[Items from a dataset]
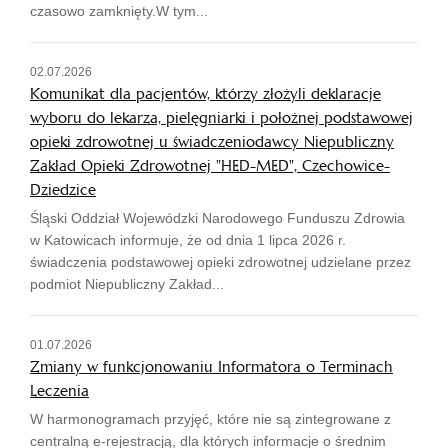
czasowo zamknięty.W tym...
02.07.2026
Komunikat dla pacjentów, którzy złożyli deklaracje
wyboru do lekarza, pielęgniarki i położnej podstawowej
opieki zdrowotnej u świadczeniodawcy Niepubliczny
Zakład Opieki Zdrowotnej "HED-MED", Czechowice-
Dziedzice
Śląski Oddział Wojewódzki Narodowego Funduszu Zdrowia
w Katowicach informuje, że od dnia 1 lipca 2026 r.
świadczenia podstawowej opieki zdrowotnej udzielane przez
podmiot Niepubliczny Zakład...
01.07.2026
Zmiany w funkcjonowaniu Informatora o Terminach
Leczenia
W harmonogramach przyjęć, które nie są zintegrowane z
centralną e-rejestracją, dla których informacje o średnim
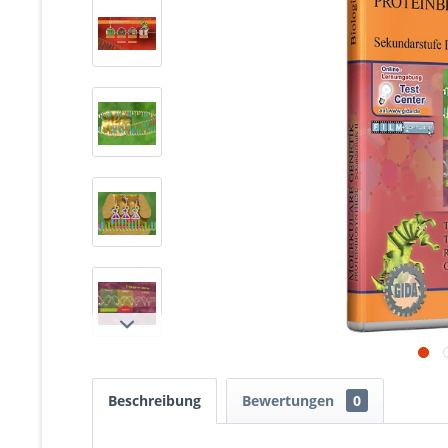
Beschreibung
Bewertungen
0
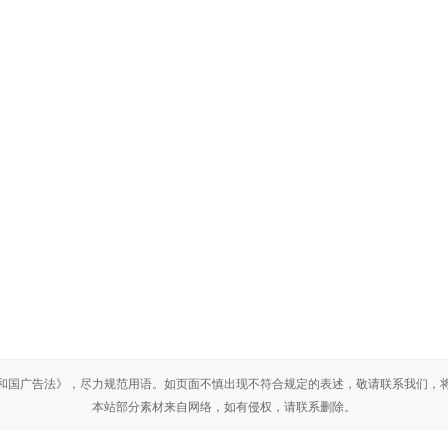
联系我
铝板
铜排
济宁任亿
铝卷
铝棒
手机：180
铜卷
铜套
电话：053
铜管
铜皮
邮箱：931
铝箔软连接
地址：济
家
花纹铝板
铝排铜排
山东铝板批发
和国广告法》，尽力规范用语。如页面不慎出现不符合规定的表述，敬请联系我们，
北京
河北
山西
内蒙古
辽宁
山东
江苏
浙江
安徽
河南
四川
陕西
宁夏
本站部分素材来自网络，如有侵权，请联系删除。
鲁ICP备200000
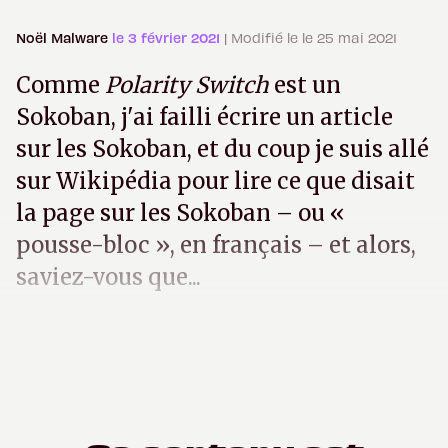
Noël Malware
le 3 février 2021
| Modifié le le 25 mai 2021
Comme
Polarity Switch
est un
Sokoban, j'ai failli écrire un article
sur les Sokoban, et du coup je suis allé
sur Wikipédia pour lire ce que disait
la page sur les Sokoban – ou «
pousse-bloc », en français – et alors,
saviez-vous que...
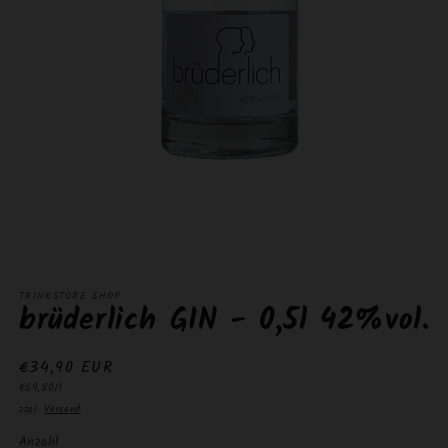
Medien
1
TRINKSTORE SHOP
in
brüderlich GIN - 0,5l 42%vol.
Modal
öffnen
Normaler
€34,90 EUR
Grundpreis
Preis
€69,80/l
zzgl.
Versand
Anzahl
Anzahl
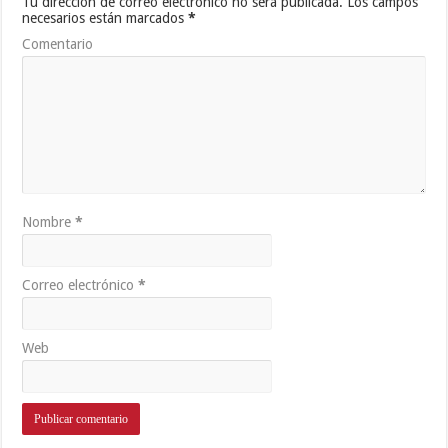
Tu dirección de correo electrónico no será publicada.
Los campos
necesarios están marcados
*
Comentario
Nombre
*
Correo electrónico
*
Web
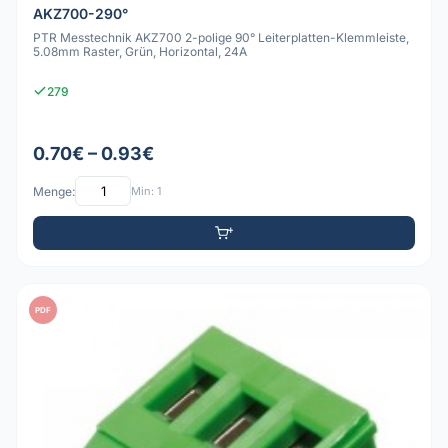
AKZ700-290°
PTR Messtechnik AKZ700 2-polige 90° Leiterplatten-Klemmleiste,
5.08mm Raster, Grün, Horizontal, 24A
279
0.70€ – 0.93€
Menge:
Min: 1
PDF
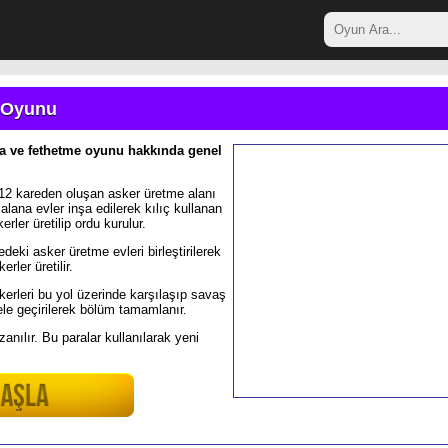
 Oyunu
 ve fethetme oyunu hakkında genel
a 12 kareden oluşan asker üretme alanı
alana evler inşa edilerek kılıç kullanan
rler üretilip ordu kurulur.
deki asker üretme evleri birleştirilerek
rler üretilir.
erleri bu yol üzerinde karşılaşıp savaş
ele geçirilerek bölüm tamamlanır.
nılır. Bu paralar kullanılarak yeni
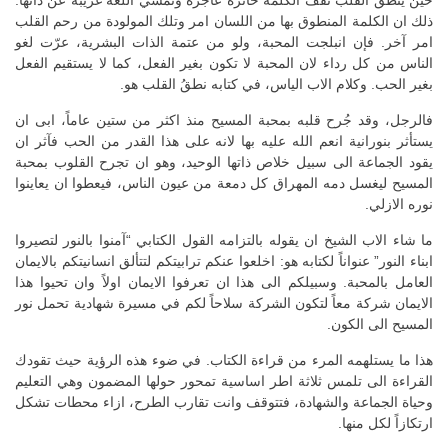
حين ينطق القلب تقف الكلمة حائرة عاجزة وتمسي اللغة غريبة عن ذاتها.
ذلك ان الكلمة المنطوق بها من اللسان امر وتلك المولودة من رحم القلب
امر آخر. فإن انبلجت المحبة، ولو من عتمة الذات البشرية، عرّت لغو
الناس من كل رداء لان المحبة لا تكون بغير الفعل، كما لا يستقيم الفعل
بغير الحب. وكلام الاب الياس، في كتابه نطقُ القلب هو.
فالرجل، وقد جُرح قلبه بمحبة المسيح منذ اكثر من ستين عاماً، ابى ان
يستأثر بنورانية انعم الله عليه بها لانه على هذا القدر من الحب فآثر ان
يقود الجماعة الى سبيل خلاص ذاتها الوحيد، وهو ان تجرح القلوب بمحبة
المسيح ليغسل دمه المهراق كل دمعة من عيون الناس، فيعطوا ان يعاينوا
نوره الازلي.
ما شاء الاب الشيخ ان يقوله بالتزامه القول الكتابي “آمنوا بالنور لتصيروا
ابناء النور” عنواناً لكتابه هو: اخلعوا عنكم ترابيتكم لتتألق انسانيتكم بالايمان
العامل بالمحبة. وسبيلكم الى هذا ان تعرفوا الايمان اولاً وان تحيوا هذا
الايمان شركة معاً لتكون الشركة سلاحاً لكم في مسيرة شهادية تحمل نور
المسيح الى الكون.
هذا ما يستلهمه المرء من قراءة الكتاب. في ضوء هذه الرؤية حيث تقودك
القراءة الى تلمس ثلاثة اطر اساسية تمحور حولها المضمون وهي التعليم
وحياة الجماعة والشهادة، فتتوقف وانت تقارب الطرح، ازاء محطات تشكل
ارتكازاً لكل منها.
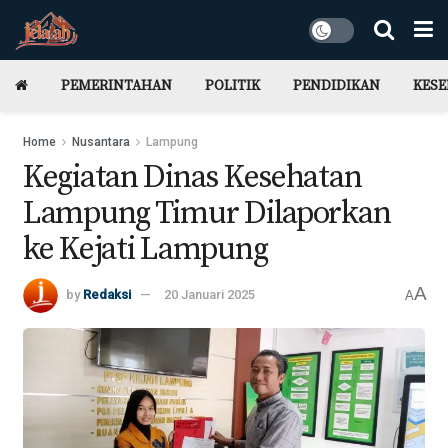
PEMERINTAHAN
POLITIK
PENDIDIKAN
KES
Home
Nusantara
Lampung
Kegiatan Dinas Kesehatan
Lampung Timur Dilaporkan
ke Kejati Lampung
A
by
Redaksi
20 Januari 2025
A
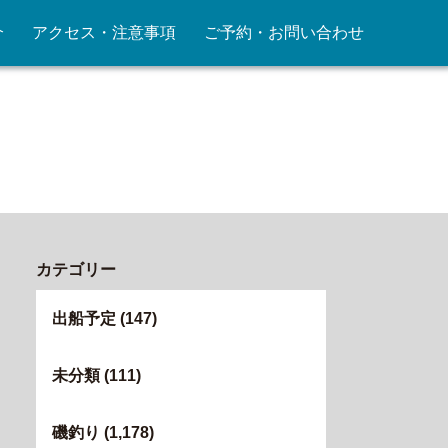
介
アクセス・注意事項
ご予約・お問い合わせ
カテゴリー
出船予定
(147)
未分類
(111)
磯釣り
(1,178)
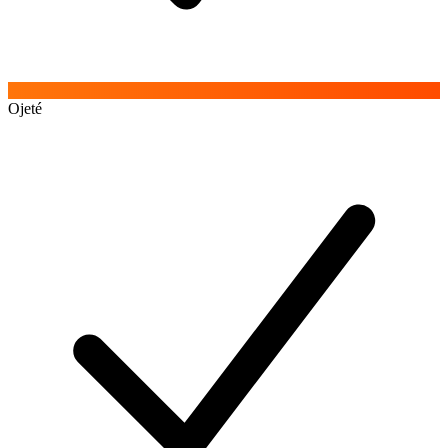
Ojeté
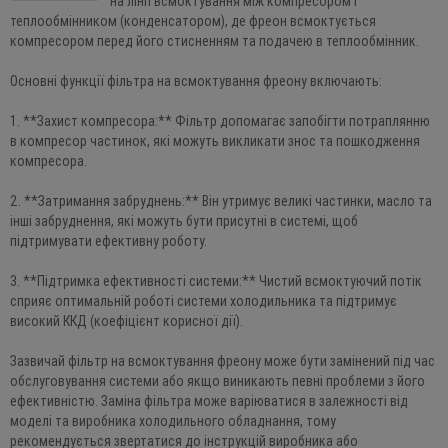
на лінії всмоктування між компресором і
теплообмінником (конденсатором), де фреон всмоктується
компресором перед його стисненням та подачею в теплообмінник.
Основні функції фільтра на всмоктування фреону включають:
1. **Захист компресора:** Фільтр допомагає запобігти потраплянню
в компресор частинок, які можуть викликати знос та пошкодження
компресора.
2. **Затримання забруднень:** Він утримує великі частинки, масло та
інші забруднення, які можуть бути присутні в системі, щоб
підтримувати ефективну роботу.
3. **Підтримка ефективності системи:** Чистий всмоктуючий потік
сприяє оптимальній роботі системи холодильника та підтримує
високий ККД (коефіцієнт корисної дії).
Зазвичай фільтр на всмоктування фреону може бути замінений під час
обслуговування системи або якщо виникають певні проблеми з його
ефективністю. Заміна фільтра може варіюватися в залежності від
моделі та виробника холодильного обладнання, тому
рекомендується звертатися до інструкцій виробника або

The problem.
Where a line above contains the word "фільтра", copy that line.

Completed task.
Основні функції фільтра на всмоктування фреону включають:
ефективністю. Заміна фільтра може варіюватися в залежності від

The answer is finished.